I had seen this result before, but not the proof, so I looked up Cattaneo's original argument. It's in Italian. What follows is his proof with some details filled in.
First, if $\sigma(n) = 2n+1$ then $\sigma(n)$ is odd.
If $n = \prod_{i=1}^r p_i^{a_i}$ is the prime factorization of $n$, then we know that $$\sigma(n) = \prod_{i=1}^r (1 + p_i + p_i^2 + \cdots + p_i^{a_i}).$$ Since $\sigma(n)$ is odd, though, each factor $1 + p_i + p_i^2 + \cdots + p_i^{a_i}$ must also be odd.
For each odd prime factor $p_i$, then, there must be an odd number of terms in the sum $1 + p_i + p_i^2 + \cdots + p_i^{a_i}$. Thus $a_i$ must be even. This means that if $p_i$ is odd, $p_i^{a_i}$ is an odd perfect square. The product of odd perfect squares is another odd perfect square, and therefore $n = 2^s m^2$, where $m$ is odd.

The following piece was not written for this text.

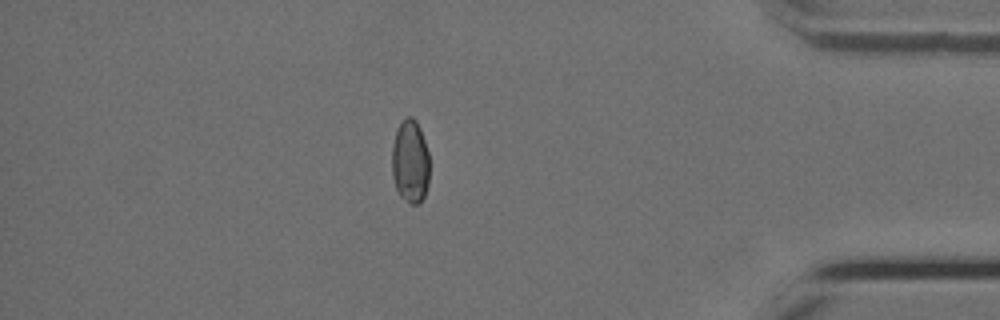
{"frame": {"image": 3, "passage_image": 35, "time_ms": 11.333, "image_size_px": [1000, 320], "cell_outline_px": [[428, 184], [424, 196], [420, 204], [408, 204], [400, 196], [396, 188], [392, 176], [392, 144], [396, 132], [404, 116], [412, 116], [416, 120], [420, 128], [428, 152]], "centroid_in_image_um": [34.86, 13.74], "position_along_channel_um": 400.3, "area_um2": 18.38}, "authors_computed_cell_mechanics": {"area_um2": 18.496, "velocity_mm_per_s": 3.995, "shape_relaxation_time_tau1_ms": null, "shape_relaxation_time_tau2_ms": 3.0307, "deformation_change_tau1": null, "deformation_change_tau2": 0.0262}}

Now we have $\sigma(n) = (2^{s+1}-1)M$, where $M = \prod_{p_i \text{ odd}} (1 + p_i + p_i^2 + \cdots + p_i^{a_i})$. Since $\sigma(n) = 2n+1$, \begin{align*} &(2^{s+1}-1)M = 2^{s+1}m^2 + 1 \\ \implies &(2^{s+1}-1)(M - m^2)-1 = m^2. \end{align*} This means that $-1$ is a quadratic residue for each prime factor of $2^{s+1}-1$. A consequence of the quadratic reciprocity theorem, though, is that $-1$ is a quadratic residue of an odd prime $p$ if and only if $p \equiv 1 \bmod 4$. Thus all prime factors of $2^{s+1}-1$ are congruent to $1 \bmod 4$. The product of numbers congruent to $1 \bmod 4$ is still congruent to $1 \bmod 4$, so $2^{s+1}-1 \equiv 1 \bmod 4$. However, if $s > 0$, then $2^{s+1}-1 \equiv 3 \bmod 4$. Thus $s$ must be $0$. Therefore, $n = m^2$, where $m$ is odd.